─── Text provided
Wouldn’t you know it? I spend days and days of blog time on how to do a synopsis for a contest entry, and I leave out the answer to one of the most basic possible questions: how does one number the pages?
That does it — today’s post is going to be on formatting contest entries.
Let me begin by answering the synopsis question before any of us get even a single minute older: it varies from contest to contest.
Most of the time, contests will simply specify that all pages of the entry should be numbered; some request that the synopsis or other support materials be numbered separately. If the rules say to number the synopsis sequentially with the rest of manuscript, by all means do so: if an entry consists of (in the order they appear) a title page, 24 pages of text, and a 3-page synopsis, the title page would be neither numbered nor counted, the text would be pp. 1-24, and the synopsis would be pp. 25-28. If they call for separate numbering, the title page and text would be the same, but the synopsis would start over at page 1.
Yes, you read that first part of the answer correctly: there is no standard answer to this, nor is there any substitute for going over the contest’s rules with the proverbial fine-toothed comb. In fact, I would HIGHLY recommend going through them with a fine-toothed comb, a nit-pick — and then making a checklist of ALL of the requirements, so you may check them off as you fulfill them.
Actually, if it were my entry, I would go a few steps farther: making the list, checking it twice for accuracy (à la the Furtive Non-Denominational Gift-Giver) — then photocopying it a couple of times, and not only checking off each item as you complete it on List #1, but going back just before sealing the envelope with List #2, to make sure that you didn’t miss anything in the rush to get the entry envelope-ready.
──────
Answer these questions from the blog post on formatting contest entries.
1. In the post's example, how is the title page handled when the pages are numbered?
2. If a contest calls for separate numbering, at what page does the synopsis start?
3. What does the writer recommend making after going through the contest rules?
─── Extracted entries
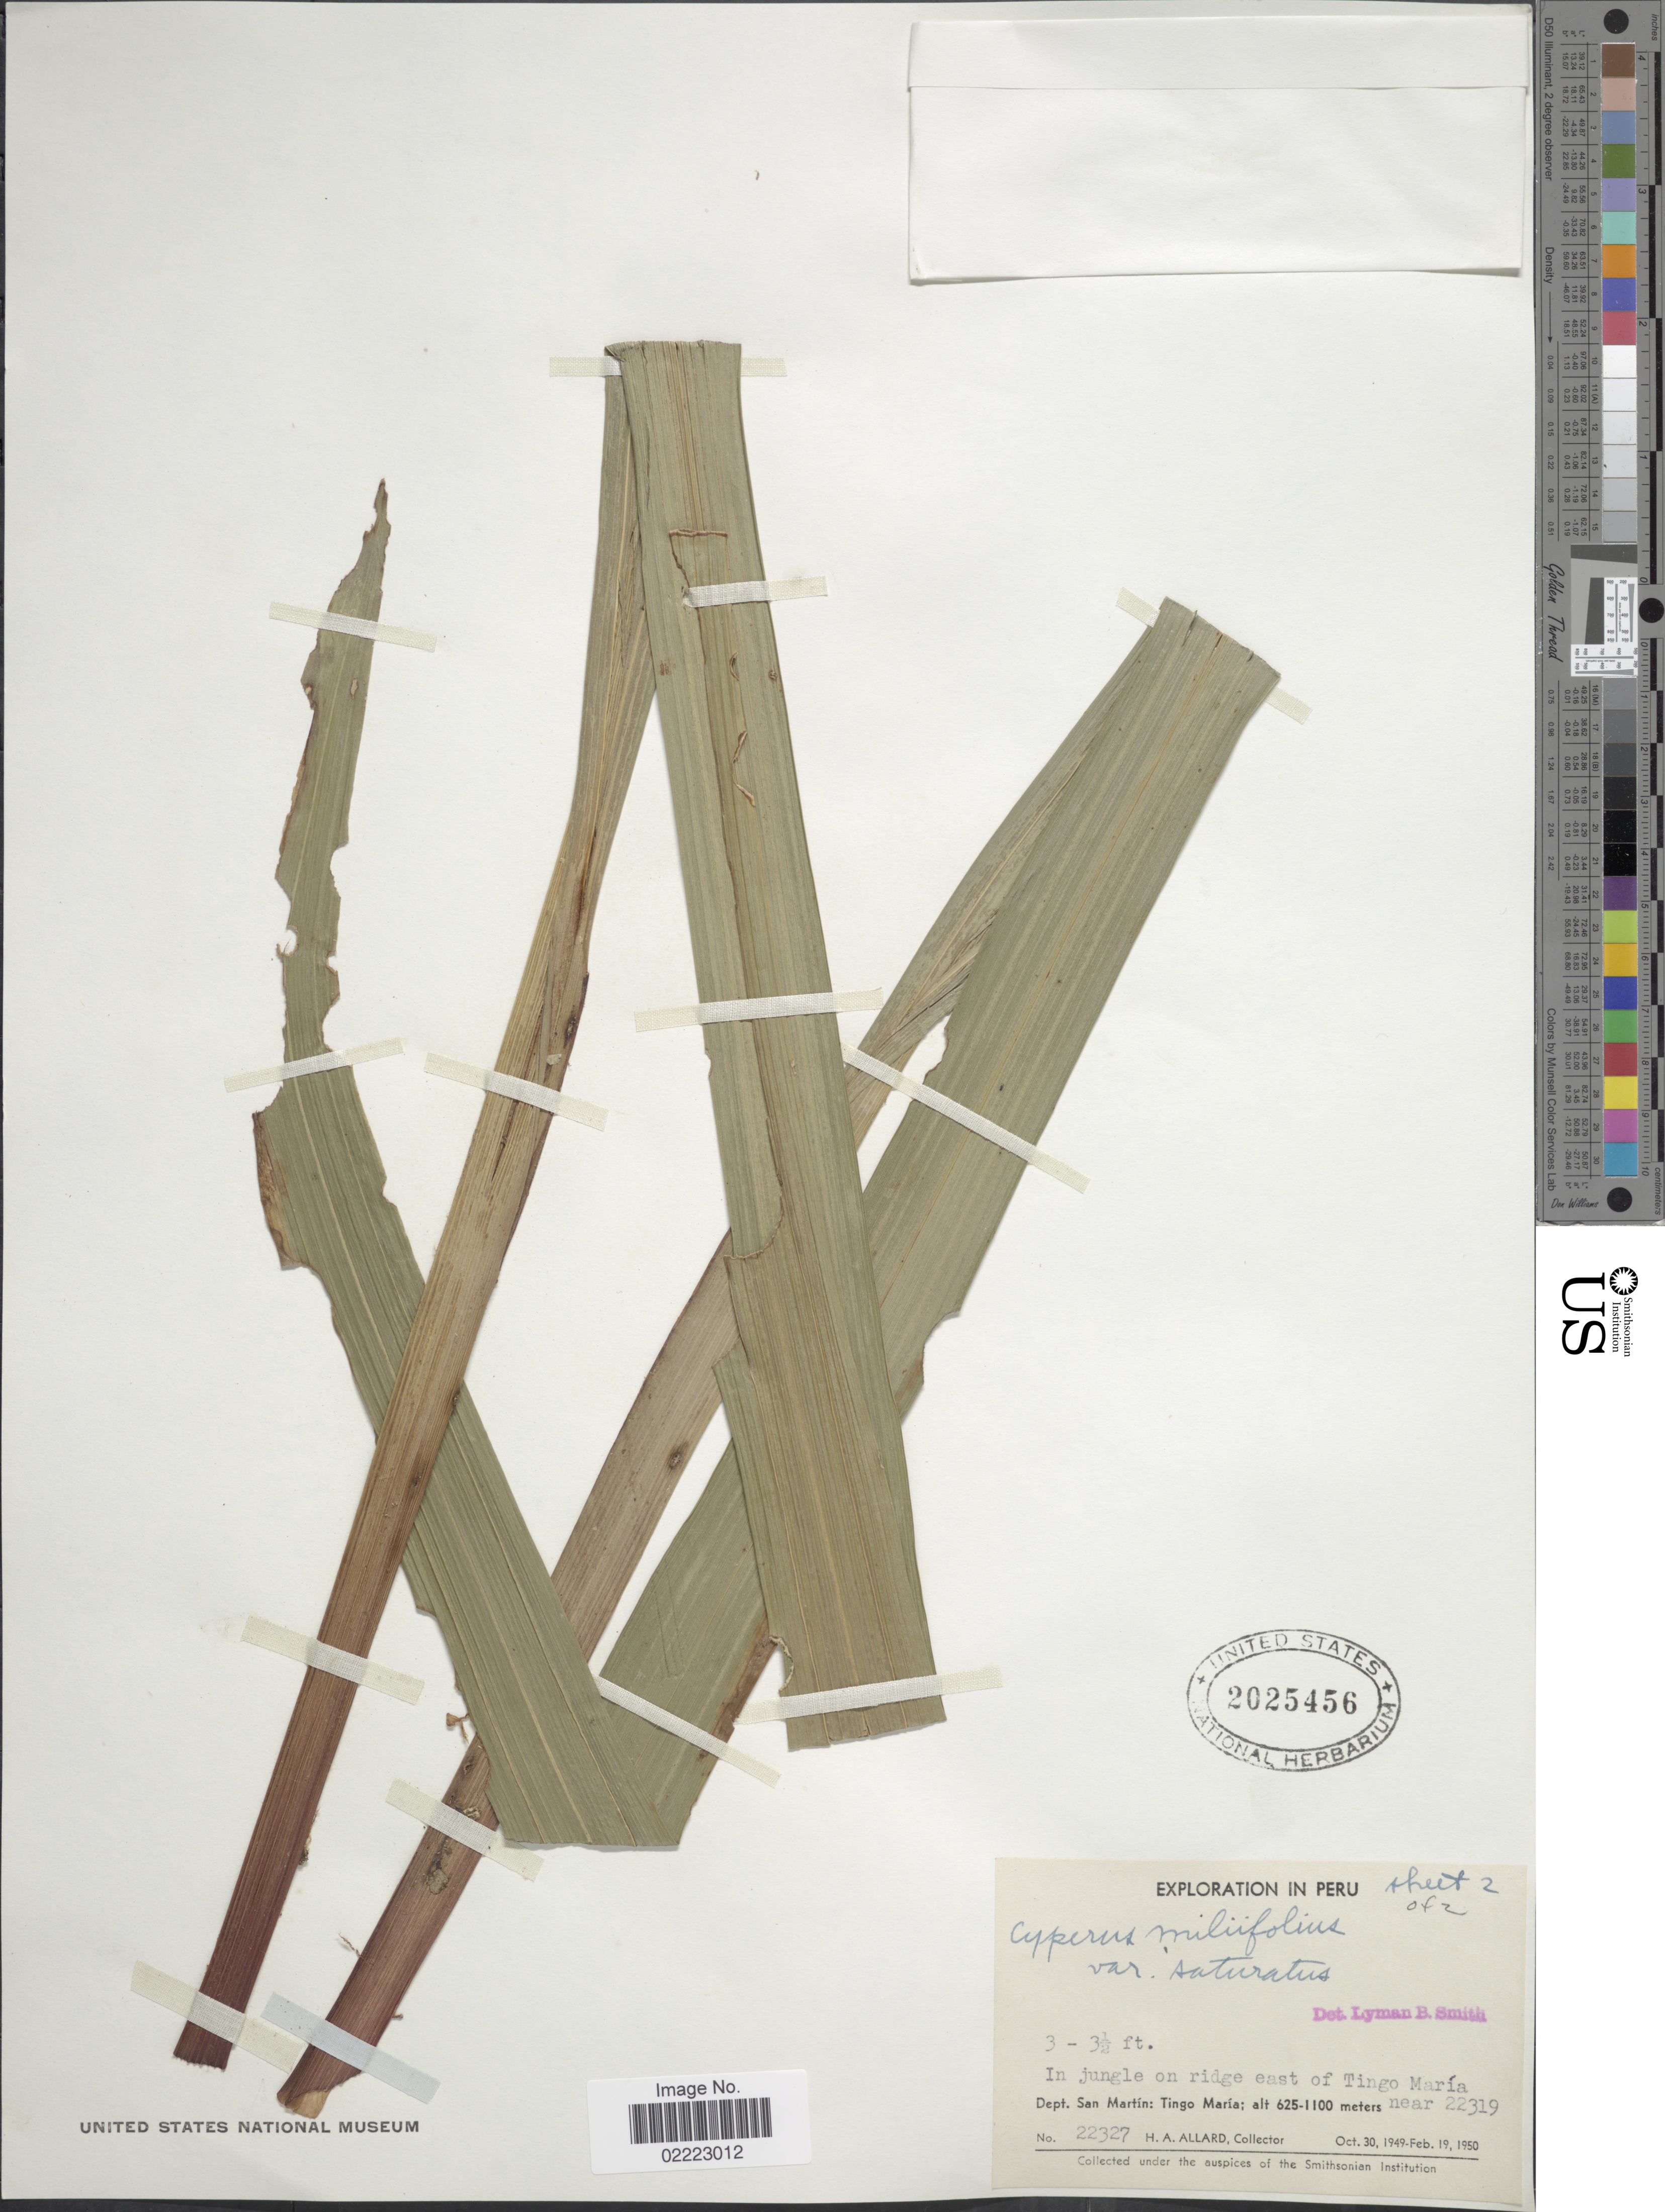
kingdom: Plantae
──────
─── Extracted entries
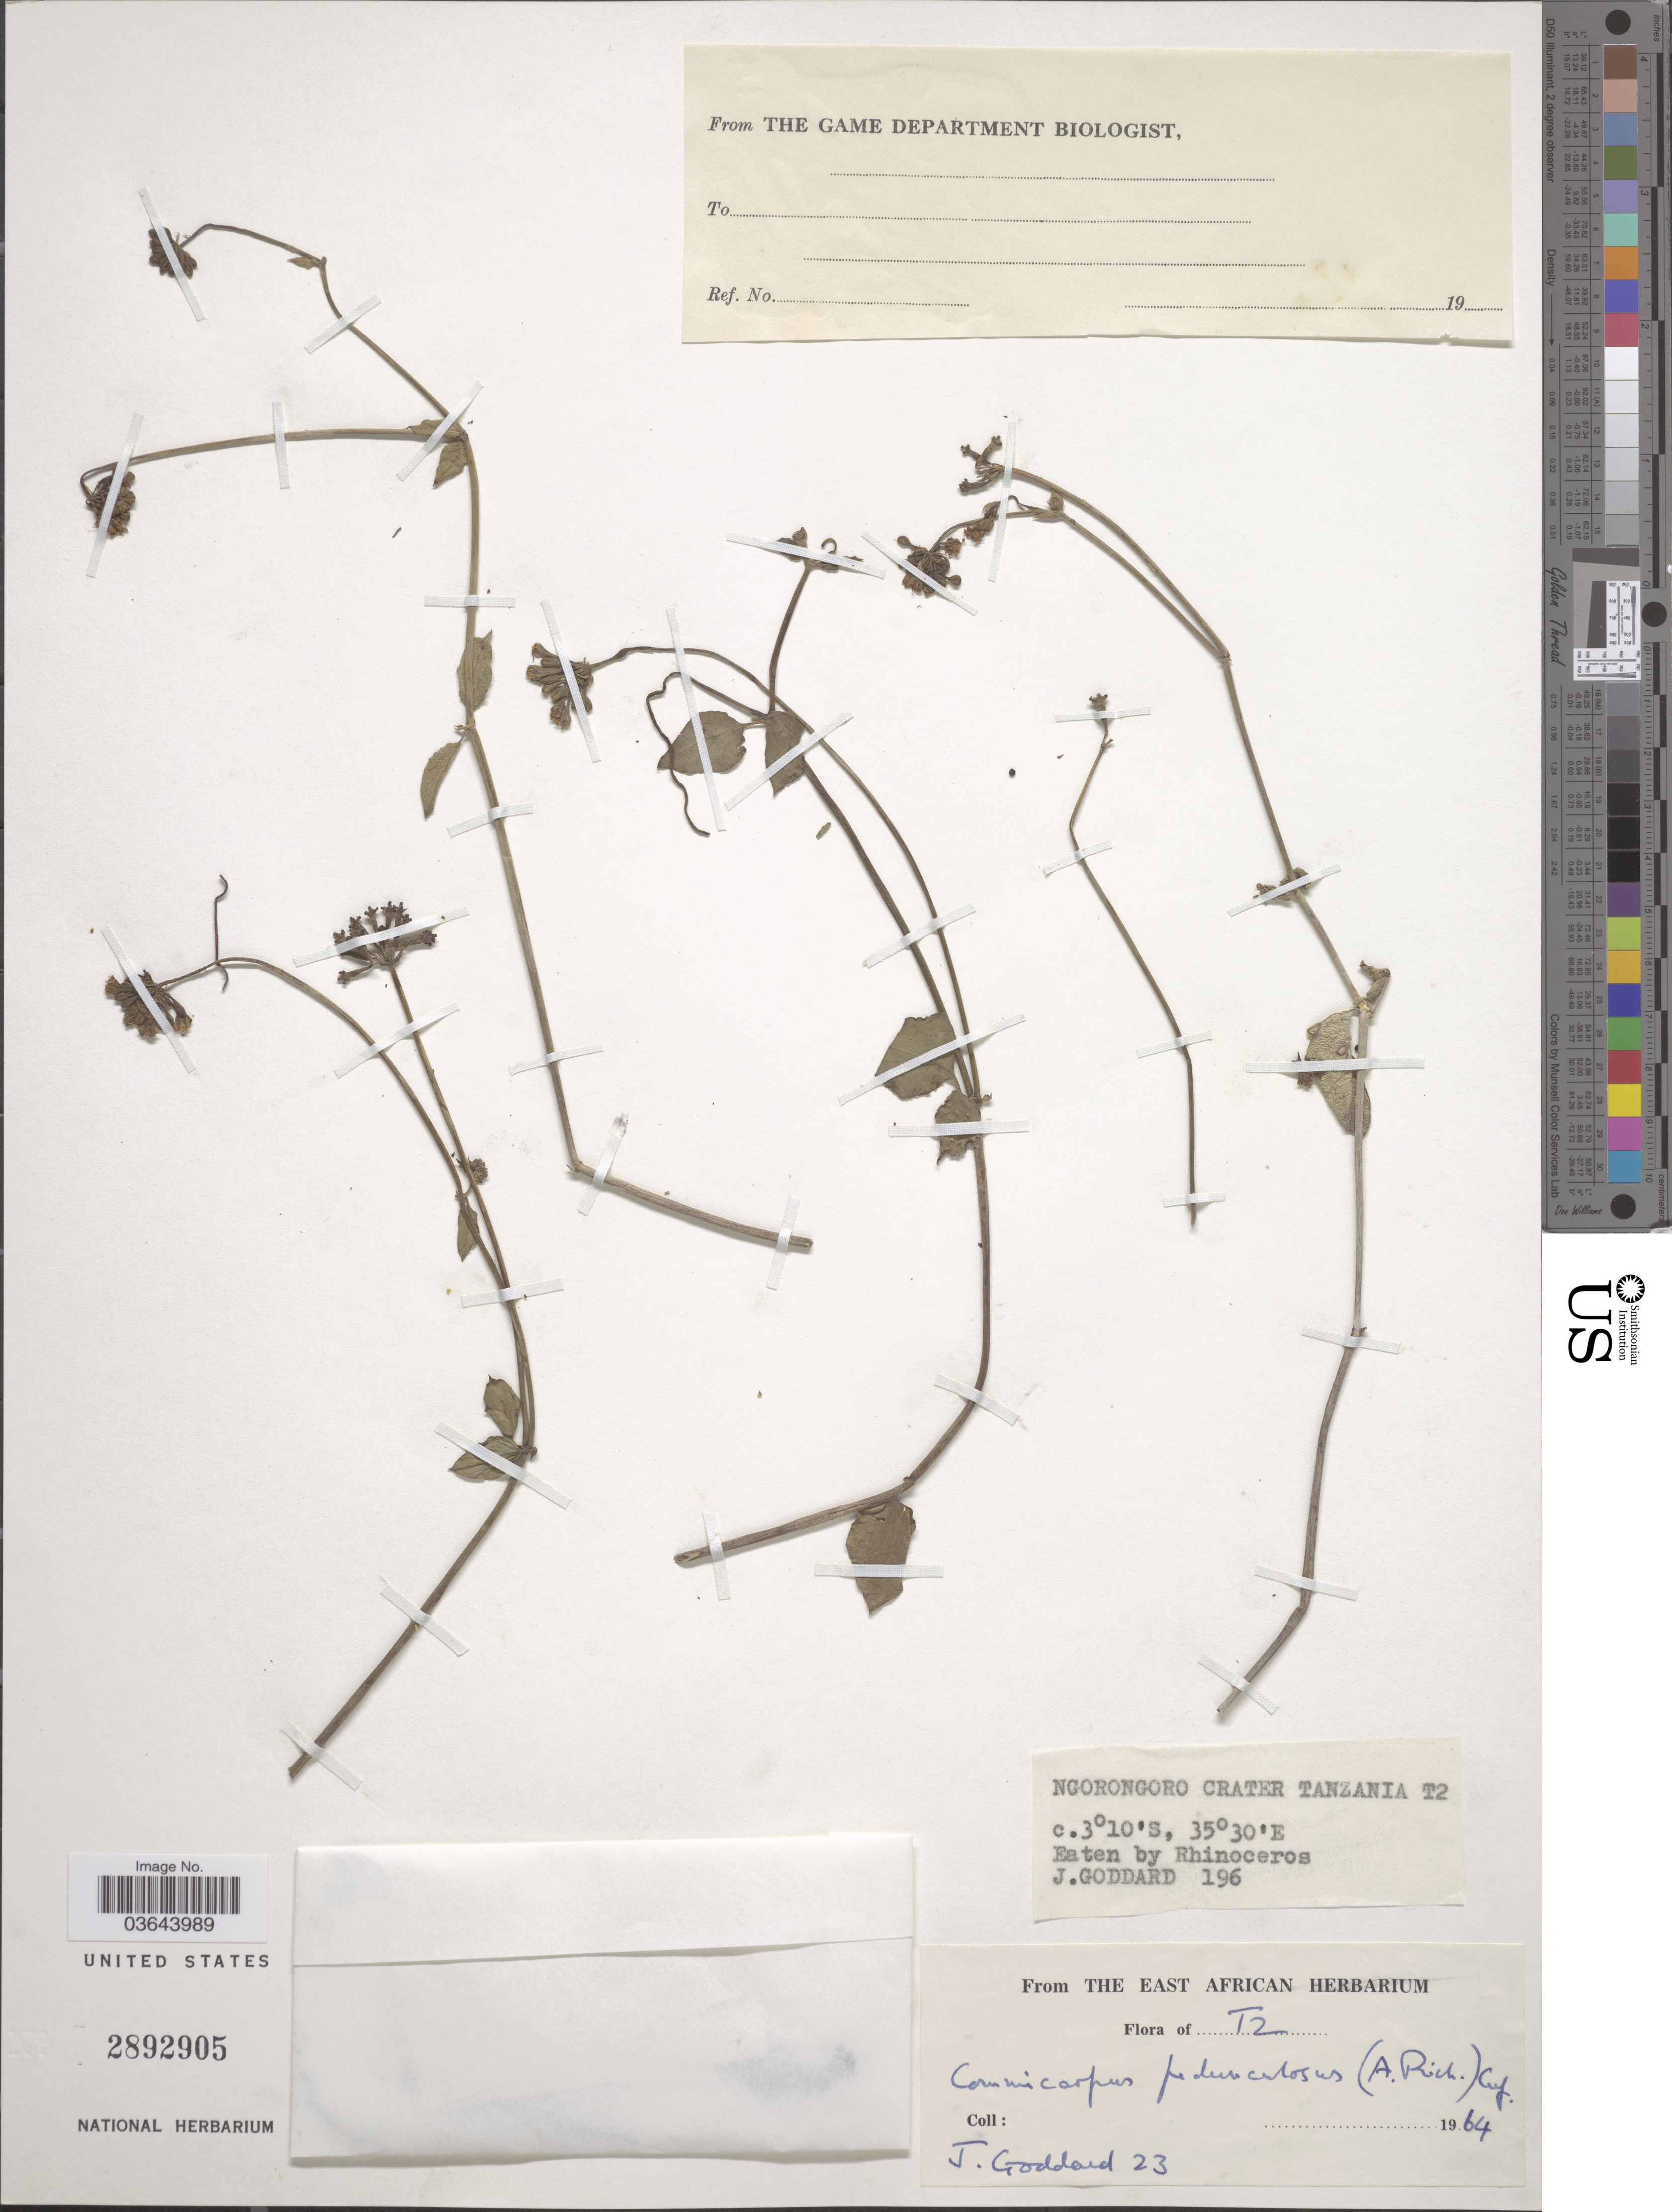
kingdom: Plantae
──────
▶ Output of the task:
1. The title page is neither numbered nor counted.
2. The synopsis starts over at page 1.
3. A checklist of all of the requirements, so they can be checked off as they are fulfilled.